Buyers have fueled a red-hot housing market over the last year as they rushed to secure record-low mortgage rates. But shifts are underway, which may affect borrowers planning for their next home.
- Rising rates. “Interest rates below 3% on a 30-year fixed-rate mortgage aren’t likely to be around long,” says Lawrence Yun, chief economist of the National Association of REALTORS®. Rising inflation and a strengthening economy are expected to push rates up. Yun predicts that by as early as year’s end—but likely by next spring—30-year fixed-rate loans will average 3.5%. Higher rates and home prices could push some would-be buyers out of the market.

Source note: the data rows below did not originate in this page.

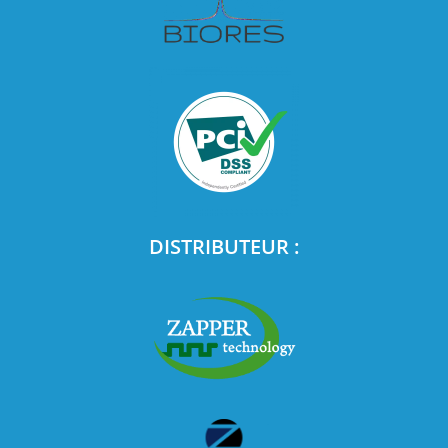
DISTRIBUTEUR :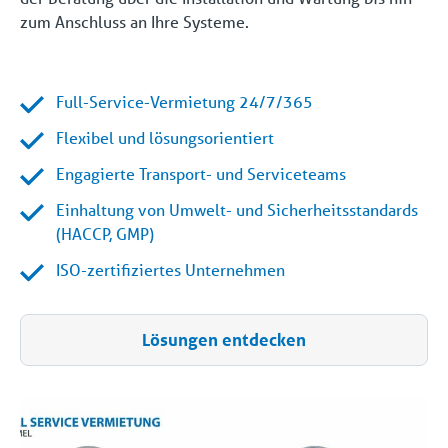
zum Anschluss an Ihre Systeme.
Full-Service-Vermietung 24/7/365
Flexibel und lösungsorientiert
Engagierte Transport- und Serviceteams
Einhaltung von Umwelt- und Sicherheitsstandards
(HACCP, GMP)
ISO-zertifiziertes Unternehmen
Lösungen entdecken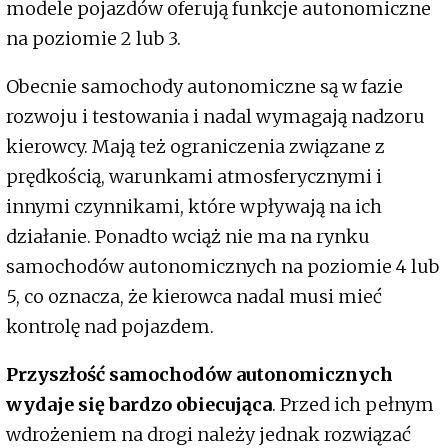
modele pojazdów oferują funkcje autonomiczne
na poziomie 2 lub 3.
Obecnie samochody autonomiczne są w fazie
rozwoju i testowania i nadal wymagają nadzoru
kierowcy. Mają też ograniczenia związane z
prędkością, warunkami atmosferycznymi i
innymi czynnikami, które wpływają na ich
działanie. Ponadto wciąż nie ma na rynku
samochodów autonomicznych na poziomie 4 lub
5, co oznacza, że kierowca nadal musi mieć
kontrolę nad pojazdem.
Przyszłość samochodów autonomicznych
wydaje się bardzo obiecująca
. Przed ich pełnym
wdrożeniem na drogi należy jednak rozwiązać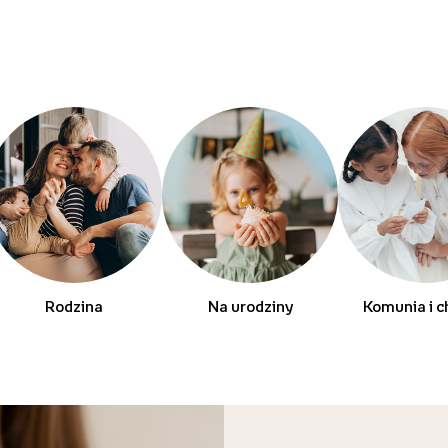
Rodzina
Na urodziny
Komunia i c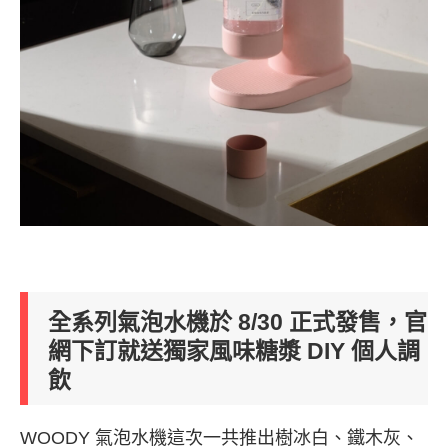
全系列氣泡水機於 8/30 正式發售，官
網下訂就送獨家風味糖漿 DIY 個人調
飲
WOODY 氣泡水機這次一共推出樹冰白、鐵木灰、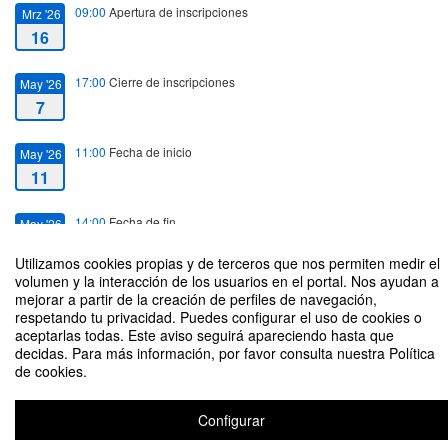
09:00
Apertura de inscripciones
Mrz '26
16
17:00
Cierre de inscripciones
May '26
7
11:00
Fecha de inicio
May '26
11
14:00
Fecha de fin
May '26
11
Utilizamos cookies propias y de terceros que nos permiten medir el
volumen y la interacción de los usuarios en el portal. Nos ayudan a
mejorar a partir de la creación de perfiles de navegación,
respetando tu privacidad. Puedes configurar el uso de cookies o
aceptarlas todas. Este aviso seguirá apareciendo hasta que
decidas. Para más información, por favor consulta nuestra Política
Activismo digital que construye: ciberactivismo positivo frente al racismo
de cookies.
Organizado por EUPeace Comillas y OBERAXE
Configurar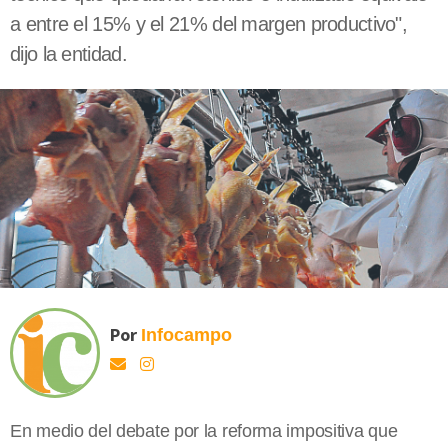
a entre el 15% y el 21% del margen productivo",
dijo la entidad.
Por
Infocampo
En medio del debate por la reforma impositiva que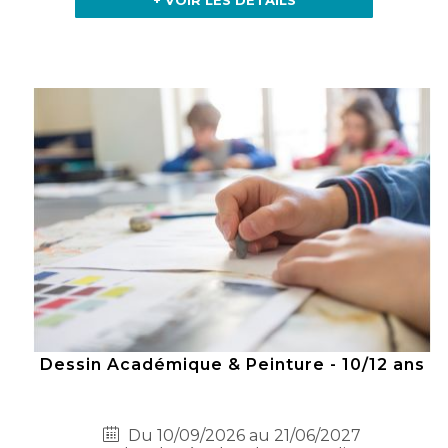
+ VOIR LES DÉTAILS
Dessin Académique & Peinture - 10/12 ans
Du 10/09/2026 au 21/06/2027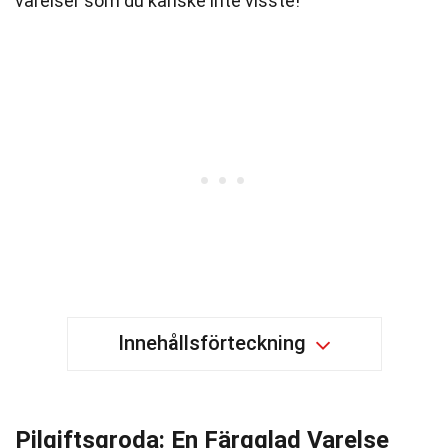
varelser som du kanske inte visste!
Innehållsförteckning
Pilgiftsgroda: En Färgglad Varelse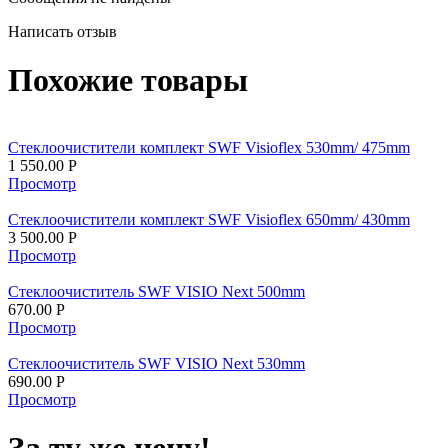
Написать отзыв
Похожие товары
Стеклоочистители комплект SWF Visioflex 530mm/ 475mm
1 550.00
Р
Просмотр
Стеклоочистители комплект SWF Visioflex 650mm/ 430mm
3 500.00
Р
Просмотр
Стеклоочиститель SWF VISIO Next 500mm
670.00
Р
Просмотр
Стеклоочиститель SWF VISIO Next 530mm
690.00
Р
Просмотр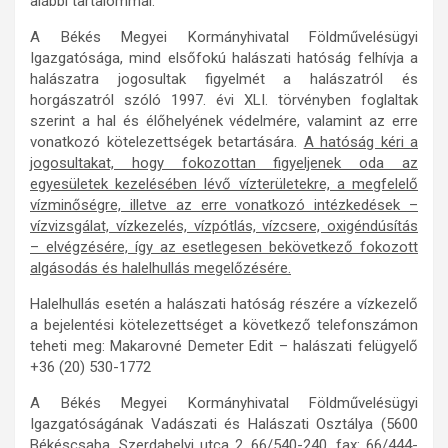
alábbi tartalommal:
A Békés Megyei Kormányhivatal Földművelésügyi
Igazgatósága, mind elsőfokú halászati hatóság felhívja a
halászatra jogosultak figyelmét a halászatról és
horgászatról szóló 1997. évi XLI. törvényben foglaltak
szerint a hal és élőhelyének védelmére, valamint az erre
vonatkozó kötelezettségek betartására.
A hatóság kéri a
jogosultakat, hogy fokozottan figyeljenek oda az
egyesületek kezelésében lévő vízterületekre, a megfelelő
vízminőségre, illetve az erre vonatkozó intézkedések –
vízvizsgálat, vízkezelés, vízpótlás, vízcsere, oxigéndúsítás
– elvégzésére, így az esetlegesen bekövetkező fokozott
algásodás és halelhullás megelőzésére.
Halelhullás esetén a halászati hatóság részére a vízkezelő
a bejelentési kötelezettséget a következő telefonszámon
teheti meg: Makarovné Demeter Edit – halászati felügyelő
+36 (20) 530-1772
A Békés Megyei Kormányhivatal Földművelésügyi
Igazgatóságának Vadászati és Halászati Osztálya (5600
Békéscsaba, Szerdahelyi utca 2, 66/540-240, fax: 66/444-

- Strict qualifications. Lending standards tightened during the COVID-19 pandemic as lenders looked to avert risk, notes Tendayi Kapfidze, chief economist at LendingTree. Standards could ease a bit as the economy keeps improving and refinancings become a smaller share of total mortgage lending, says Guy Cecala, publisher of Inside Mortgage Finance. Still, the most favorable rates will go to borrowers with stellar credit histories—scores of 750 and above—and large down payments. Lending criteria in the hot vacation and second-home market could be a different story. .Due to tightened underwriting criteria, second-home buyers could face steeper rates.
- Larger mortgages. Higher home prices are leading to larger loan amounts. In March, the average mortgage taken out on a new-home purchase reached a record-setting $374,000, up from about $332,000, two years earlier, according to the Mortgage Bankers Association. As more people upsized their space in the pandemic, sales in upper price brackets outpaced those at lower price points. Applications for mortgages larger than $766,000 jumped 55% year over year in February, the largest jump in any price range, according to the Mortgage Bankers Association. By contrast, mortgages in the $150,000–$300,000 range decreased by 2%.
- More nonbank lending. Borrowers have more options as nonbank lenders gain market share. “Nonbanks are competing more on rates and underwriting than banks have been, and that’s particularly been true over the past year,” Cecala says. “That likely will continue. As of now, banks appear to be content competing from the sidelines.” The top five U.S. banks—Wells Fargo, Bank of America, JPMorgan Chase, US Bancorp, and Citigroup—comprised only 21% of total mortgage originations last year, a decline from their 50% combined market share in 2011, according to Business Insider Intelligence’s Online Mortgage Lending Report. Alternative lenders are offering traditional financial products often at lower costs, with more relaxed eligibility criteria, and expanded digital options in loan processing. Quicken Loans (now known as Rocket Mortgage) issued the highest dollar amount of single-family loans in 2020, according to an analysis of 2020 Home Mortgage Disclosure Act data.
- Rate lock-in effect. Some owners aren’t selling because they don’t want to give up their existing ultra-low interest rate, thus squeezing supply and placing upward pressure on home pricing, Kapfidze says, adding “this could be a challenge to the housing market going forward.” But Yun offers a broader view, noting that mortgage rates aren’t the only factor potential sellers consider. Some seek more space or the new flexibility to work remotely and live anywhere.